The FDA released nine new warnings in June to go into effect in September 2012, the first change in U.S. cigarette warning labels in 25 years. Cigarette packs already carry text warnings from the U.S. Surgeon General.
Reynolds American Inc's R.J. Reynolds unit, Lorillard Inc, Liggett Group LLC, Commonwealth Brands Inc, which is owned by Britain's Imperial Tobacco Group Plc, and Santa Fe Natural Tobacco Co Inc challenged the rule, arguing it would force them to engage in anti-smoking advocacy against their own legal products.
"Unfortunately, because Congress did not consider the First Amendment implications of this legislation, it did not concern itself with how the regulations could be narrowly tailored to avoid unintentionally compelling commercial speech," Leon wrote.
"We believe governments, public health officials, tobacco manufacturers and others share a responsibility to provide tobacco consumers with accurate information about the various health risks associated with smoking," said Martin Holton, general counsel for R.J. Reynolds.
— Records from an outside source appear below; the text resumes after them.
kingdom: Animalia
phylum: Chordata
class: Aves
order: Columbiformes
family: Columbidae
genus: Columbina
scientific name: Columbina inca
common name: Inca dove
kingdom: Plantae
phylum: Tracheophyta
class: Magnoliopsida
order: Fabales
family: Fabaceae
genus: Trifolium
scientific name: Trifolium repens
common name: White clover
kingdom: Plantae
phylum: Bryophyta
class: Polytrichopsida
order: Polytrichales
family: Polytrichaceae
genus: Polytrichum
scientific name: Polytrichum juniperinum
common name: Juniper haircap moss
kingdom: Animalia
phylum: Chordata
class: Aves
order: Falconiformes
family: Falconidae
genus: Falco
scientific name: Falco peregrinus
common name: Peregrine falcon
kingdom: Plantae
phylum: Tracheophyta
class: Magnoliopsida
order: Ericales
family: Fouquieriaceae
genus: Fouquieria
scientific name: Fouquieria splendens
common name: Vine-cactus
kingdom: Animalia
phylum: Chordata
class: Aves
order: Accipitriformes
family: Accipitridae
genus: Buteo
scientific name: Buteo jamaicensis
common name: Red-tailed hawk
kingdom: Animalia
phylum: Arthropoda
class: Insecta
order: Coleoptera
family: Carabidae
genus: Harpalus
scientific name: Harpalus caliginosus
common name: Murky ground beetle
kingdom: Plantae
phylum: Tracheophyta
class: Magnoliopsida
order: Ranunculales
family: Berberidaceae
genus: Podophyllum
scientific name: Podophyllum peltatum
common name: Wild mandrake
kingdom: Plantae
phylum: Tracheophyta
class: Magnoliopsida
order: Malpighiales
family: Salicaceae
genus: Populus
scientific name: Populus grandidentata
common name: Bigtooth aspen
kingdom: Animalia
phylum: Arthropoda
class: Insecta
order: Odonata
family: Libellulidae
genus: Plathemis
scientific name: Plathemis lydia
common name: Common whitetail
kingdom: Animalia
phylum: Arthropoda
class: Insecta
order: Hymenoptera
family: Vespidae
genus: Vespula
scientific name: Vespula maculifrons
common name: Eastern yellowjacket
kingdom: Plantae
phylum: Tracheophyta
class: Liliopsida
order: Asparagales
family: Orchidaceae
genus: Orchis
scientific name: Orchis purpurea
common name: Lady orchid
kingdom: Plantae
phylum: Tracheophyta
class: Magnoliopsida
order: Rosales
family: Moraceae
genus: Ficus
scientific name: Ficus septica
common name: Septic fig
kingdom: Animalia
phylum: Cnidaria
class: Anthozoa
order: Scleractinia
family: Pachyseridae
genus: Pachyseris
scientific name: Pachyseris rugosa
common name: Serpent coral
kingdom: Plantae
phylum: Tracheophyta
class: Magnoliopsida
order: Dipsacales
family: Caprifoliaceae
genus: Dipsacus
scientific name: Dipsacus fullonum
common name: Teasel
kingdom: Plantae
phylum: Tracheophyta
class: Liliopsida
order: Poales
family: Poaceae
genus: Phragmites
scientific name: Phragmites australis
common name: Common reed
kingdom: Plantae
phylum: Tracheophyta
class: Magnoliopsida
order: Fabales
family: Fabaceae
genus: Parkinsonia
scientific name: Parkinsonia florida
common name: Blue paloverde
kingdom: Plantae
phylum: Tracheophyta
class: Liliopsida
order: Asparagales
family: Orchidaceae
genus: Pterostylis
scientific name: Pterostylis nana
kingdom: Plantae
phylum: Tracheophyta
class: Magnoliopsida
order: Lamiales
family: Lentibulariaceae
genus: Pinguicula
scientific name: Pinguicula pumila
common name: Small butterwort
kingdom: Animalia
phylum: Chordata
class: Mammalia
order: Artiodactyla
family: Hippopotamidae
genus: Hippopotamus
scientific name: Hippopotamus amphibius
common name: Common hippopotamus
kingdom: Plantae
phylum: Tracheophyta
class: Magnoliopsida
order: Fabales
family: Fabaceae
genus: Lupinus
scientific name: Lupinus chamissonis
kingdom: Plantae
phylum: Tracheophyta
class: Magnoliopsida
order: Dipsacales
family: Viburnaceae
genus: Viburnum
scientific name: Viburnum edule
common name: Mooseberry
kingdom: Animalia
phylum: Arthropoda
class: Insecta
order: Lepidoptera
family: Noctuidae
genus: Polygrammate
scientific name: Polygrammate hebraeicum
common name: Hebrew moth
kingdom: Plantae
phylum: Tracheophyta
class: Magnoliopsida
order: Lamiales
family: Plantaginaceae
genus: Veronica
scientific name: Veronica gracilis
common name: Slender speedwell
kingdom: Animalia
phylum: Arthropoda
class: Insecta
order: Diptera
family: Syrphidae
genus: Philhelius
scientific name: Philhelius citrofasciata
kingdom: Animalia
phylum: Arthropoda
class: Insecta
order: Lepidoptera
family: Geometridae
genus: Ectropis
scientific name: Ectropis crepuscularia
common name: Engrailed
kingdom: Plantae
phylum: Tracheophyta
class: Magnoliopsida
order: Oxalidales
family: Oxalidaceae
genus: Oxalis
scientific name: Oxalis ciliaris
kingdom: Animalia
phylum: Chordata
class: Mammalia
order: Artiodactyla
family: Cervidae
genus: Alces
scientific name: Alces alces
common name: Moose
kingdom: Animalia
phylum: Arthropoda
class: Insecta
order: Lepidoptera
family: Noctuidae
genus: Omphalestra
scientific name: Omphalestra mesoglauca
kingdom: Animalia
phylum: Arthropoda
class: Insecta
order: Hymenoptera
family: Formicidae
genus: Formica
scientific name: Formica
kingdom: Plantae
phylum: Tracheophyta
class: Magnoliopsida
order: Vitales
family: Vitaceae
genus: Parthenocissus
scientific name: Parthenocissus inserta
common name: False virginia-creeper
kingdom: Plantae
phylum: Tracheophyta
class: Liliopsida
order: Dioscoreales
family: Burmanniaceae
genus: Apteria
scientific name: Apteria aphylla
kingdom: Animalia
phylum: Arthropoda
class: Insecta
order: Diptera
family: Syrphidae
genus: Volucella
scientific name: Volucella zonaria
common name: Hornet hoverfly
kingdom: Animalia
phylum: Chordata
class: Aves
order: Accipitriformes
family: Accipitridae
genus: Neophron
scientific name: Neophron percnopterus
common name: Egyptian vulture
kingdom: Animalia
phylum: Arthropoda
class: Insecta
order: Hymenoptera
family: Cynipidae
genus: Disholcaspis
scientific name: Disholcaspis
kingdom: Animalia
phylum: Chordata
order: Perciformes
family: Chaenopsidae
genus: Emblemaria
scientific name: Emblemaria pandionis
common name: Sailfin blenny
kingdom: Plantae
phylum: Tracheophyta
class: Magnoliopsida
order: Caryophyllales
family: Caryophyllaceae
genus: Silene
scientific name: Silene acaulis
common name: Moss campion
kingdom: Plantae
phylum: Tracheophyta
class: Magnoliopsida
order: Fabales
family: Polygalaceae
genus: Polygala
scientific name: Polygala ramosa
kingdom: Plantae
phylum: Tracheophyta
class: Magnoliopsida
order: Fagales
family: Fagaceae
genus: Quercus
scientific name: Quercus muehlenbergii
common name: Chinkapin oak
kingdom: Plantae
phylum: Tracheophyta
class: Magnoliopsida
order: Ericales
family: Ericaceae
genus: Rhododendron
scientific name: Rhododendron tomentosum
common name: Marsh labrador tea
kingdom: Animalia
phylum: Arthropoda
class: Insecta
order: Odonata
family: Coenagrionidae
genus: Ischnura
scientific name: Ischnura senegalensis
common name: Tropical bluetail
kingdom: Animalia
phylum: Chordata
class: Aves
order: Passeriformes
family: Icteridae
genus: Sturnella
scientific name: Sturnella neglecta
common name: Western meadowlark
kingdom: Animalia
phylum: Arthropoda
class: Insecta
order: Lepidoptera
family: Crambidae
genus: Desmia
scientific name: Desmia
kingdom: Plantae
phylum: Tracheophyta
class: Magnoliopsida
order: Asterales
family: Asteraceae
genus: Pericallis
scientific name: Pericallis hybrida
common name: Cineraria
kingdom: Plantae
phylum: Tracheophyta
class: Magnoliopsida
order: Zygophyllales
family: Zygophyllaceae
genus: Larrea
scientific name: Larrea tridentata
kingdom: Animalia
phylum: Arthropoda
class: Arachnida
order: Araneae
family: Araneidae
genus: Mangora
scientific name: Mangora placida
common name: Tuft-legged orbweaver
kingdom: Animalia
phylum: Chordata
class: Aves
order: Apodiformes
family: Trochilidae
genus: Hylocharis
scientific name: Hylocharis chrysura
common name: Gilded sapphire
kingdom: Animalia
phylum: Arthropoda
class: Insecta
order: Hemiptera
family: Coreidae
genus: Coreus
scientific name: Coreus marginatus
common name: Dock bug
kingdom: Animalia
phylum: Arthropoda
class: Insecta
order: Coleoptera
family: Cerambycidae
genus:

"However, the goal of informing the public about the risks of tobacco use can and should be accomplished consistent with the U.S. Constitution," Holton added in a company statement.
Representatives for the other tobacco companies involved in the litigation were not immediately available for comment.
A spokesman for the Justice Department, which represented the FDA in the case, had no comment.
Tobacco companies have said it would cost them millions of dollars to comply and also argued the graphics offer no information that could not be accomplished through messages similar to warnings already on cigarette packages and ads.
The Centers for Disease Control and Prevention estimates some 45 million adults smoke cigarettes, which are the leading cause of preventable deaths in the United States.
The ruling "ignores decades of First Amendment precedent that support the right of the government to require strong warning labels to protect the public health," Matthew Myers, president of the Campaign for Tobacco-Free Kids, said in a statement.
The case is R.J. Reynolds Tobacco Co et al v. FDA, U.S. District Court for the District of Columbia, No. 11-1482.